Yıl 1998 eşimle yazlıktaydık. Oğullarım (Tahir ve Mehmet) evdelerdi. Karyolanın altından sesler geliyormuş, bir bakmışlar ki iki yavru kedi..
Hemen balkona çıkmışlar, anne kedi bahçede yavrularım size emanet der gibi bakmış ve gidiş o gidiş…
Nebiha’yı (teyzelerini) aramışlar ve hemen gelmiş ve yavrulara şiringayla süt vermiş…
Kızıma Minnoş, oğluma Tekir ismini verdik… Sonra kızımızı ve oğlumuzu besleyip büyüttük.
Üst komşumuzun ısrarıyla Tekir’i üst komşumuza verdik…
Kızım Minnoş ile tam 17 yıl birlikte olduk…
Beni anlayan tek kişi o’ydu… Arayan yerime masaj yapıp ağrımı giderirdi…
Çok temizdi, evimin maskotuydu…
Bir Hikayesini anlatmak istiyorum;
Dışarıda yavru hasta kedi bulmuştum… Tedavi için eve getirdim…
Ertesi gün bizim Minnoş’un gözleri şaşı oldu hemen veterinere götürdük…
Meğer bizi, evi başka bir hayvanla paylaşamamaktan gözleri şaşı olmuş…
Torunum Çağan çok ufaktı o bize geldiğinde Minnoş hemen odaya kapanırdı…
Çünkü Çağan hayvanları seven bir çocuktu… İstermez canını yakıyordu, ona zarar vermemk için odada saklanırdı..
Kızım o kadar akıllı ve usluydu ki, misafir geldiğinde de hemen diğer oadaya geçip uyurdu…
Yıllar sonra bir gün otururken Minnoş’un yanağının şiştiğini farkettik.. Hemen onu Veterinere götürdük…
Veteriner yanağında ur olduğunu ve yaşlı olduğu için ameliyat etsek bile masada kalacağını bu yüzden böyle yaşamına devam edebileceğini söyledi..
Bazı hayvanların öleceği zaman ailesinin(sahiplerinin) bunu görüp üzülmemesi için evden kaçtığını biliyordum..
Veterinerden geldikten birkaç gün sonra aç pencereyi dışarıya çıkacağım der gibi baktı…
Bende Hayır deyince çok kızdı, açtım pencereyi dışarıya çıktı… (ara sıra pencereyi açardık dolaşıp tekrar eve gelirdi.)
5 saat boyunca eve geri gelmedi merak ettip, dışarıya onu aramaya eşim ve oğlumla (Mehmet’le) birlikte çıktık ve bir arabanın altında bulduk, hemen eve getirdik…
Onu karşıma alıp; ”bizi terketme, hakkını helal ama evinde öl” dedim ve beni güzel güzel dinledi…
Gece yarısına kadar bize baktı, artık yattında rahatlıyayım der gibi…
Güzel Kızım Minnoş’u 08 Şubat 2014 sabahı kaybettik…
Evimizin bir parçası gitti, bütün ailemiz üzüntüden, yıkıldık…
Onu evimizin bahçesine gömdük…
Şimdi üstünde gül ağacı dikili, güle bakıp onunla konuşuyorum…
Gönül Hepgün
Not: Yitirdiğimiz canlarımızın bizim için ne kadar önemli olduğunu ve bize çok şey öğretiklerini unutulmaması için HEPGÜN Ajans Websitemize “Onların Hikayeleri” adlı bir köşe yapılmıştır.
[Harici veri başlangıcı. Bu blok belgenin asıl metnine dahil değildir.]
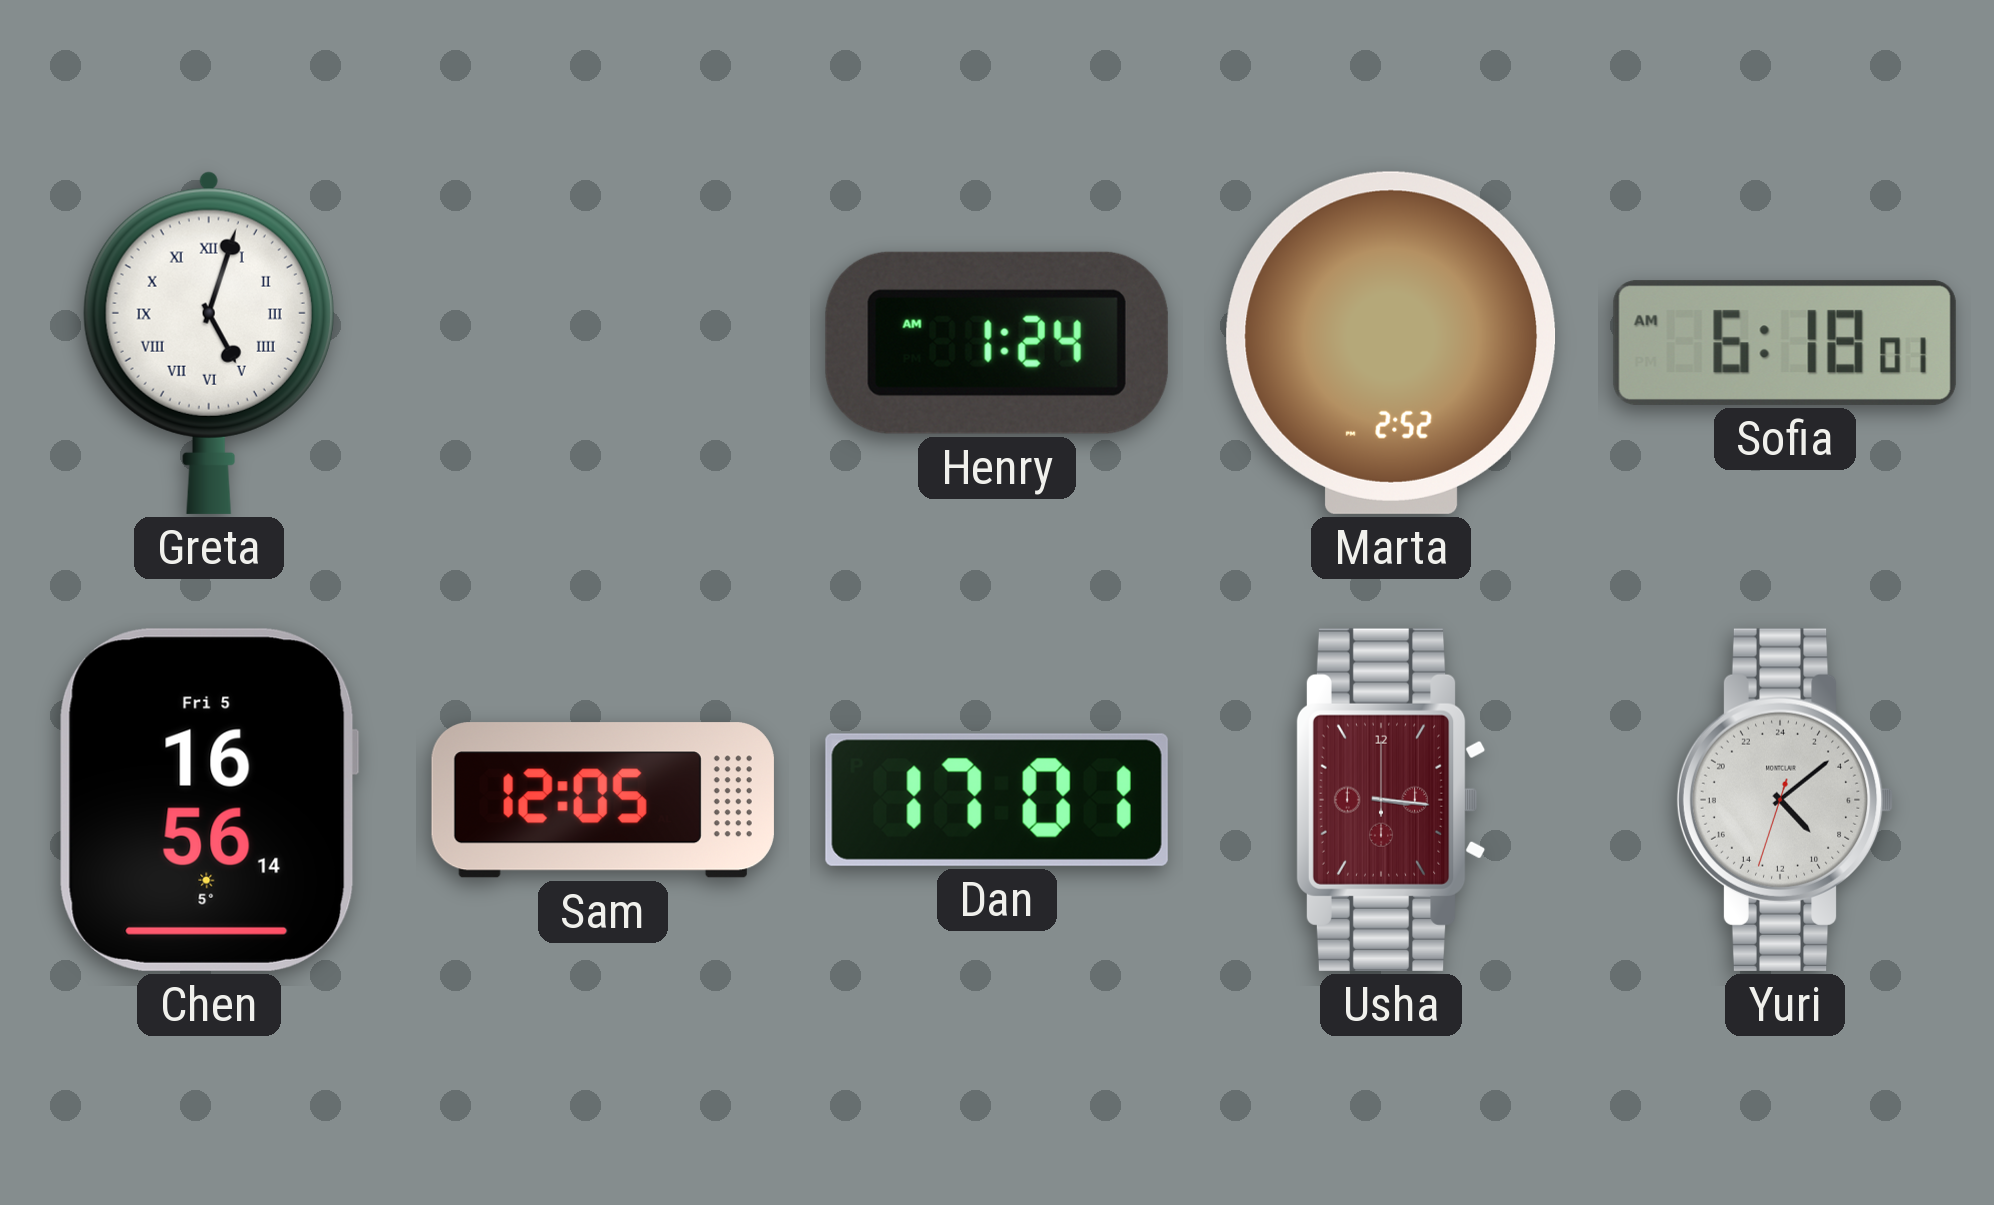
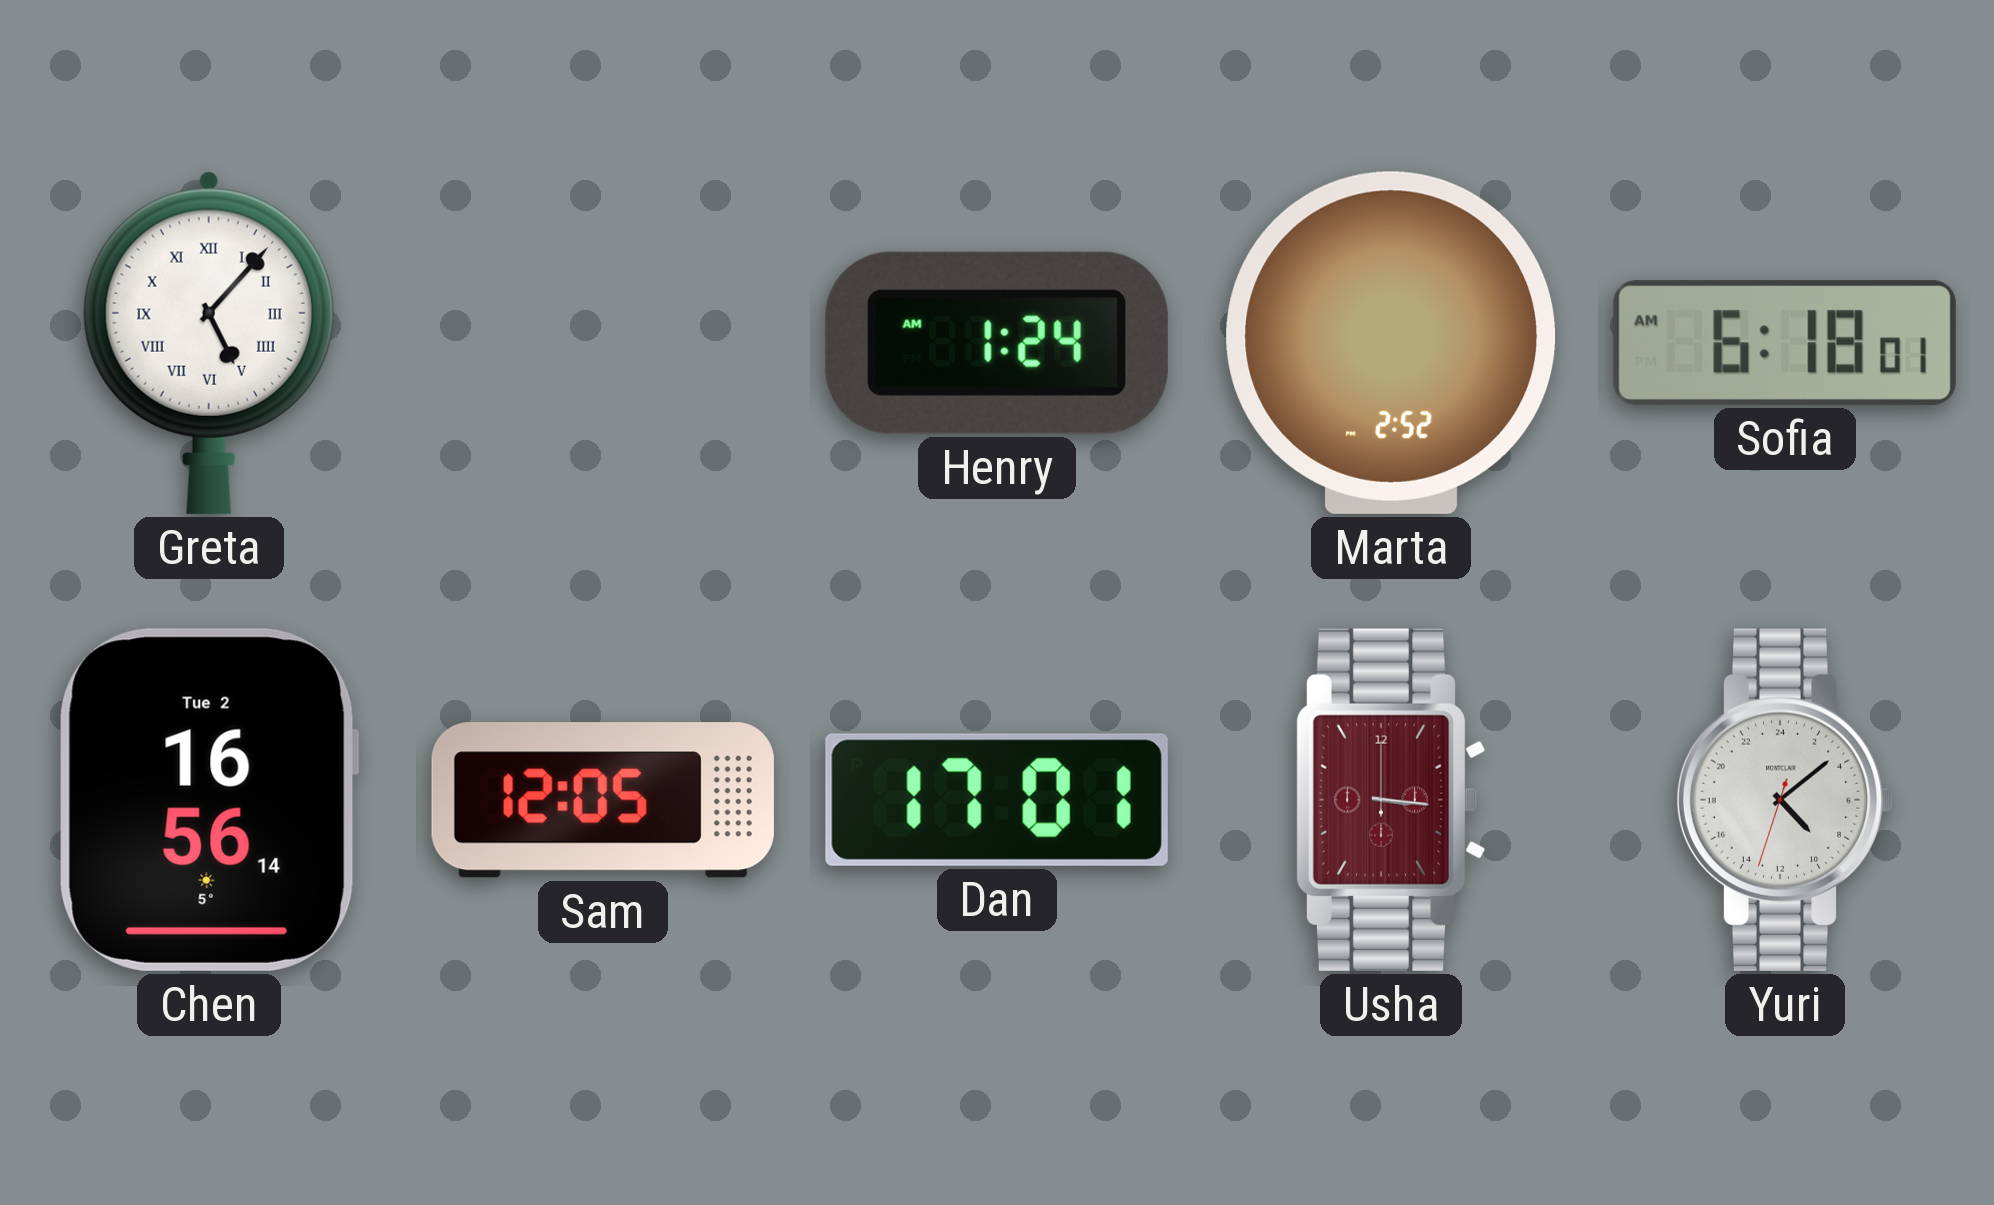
Greta: 5:03 -> 5:07
Chen date: Fri 5 -> Tue 2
Sizlerde yitirdiğiniz canlar yada onların bizler için ne kadar değerli olduklarını yazip (1 adet hayvanınızın resmi, 1 adet kendi resminizi) denizgozludeli@hotmail.com veya info@hepgun.com adresine yollarsanız, sizinde paylaşımlarınızı HEPGÜN Ajans Websitemizde yayınlayalım. Unutmayınız ! HEPGÜN Ajans Websitesi Doğayı ve Hayvanları seven herkesin sitesidir. Yani hepimizindir.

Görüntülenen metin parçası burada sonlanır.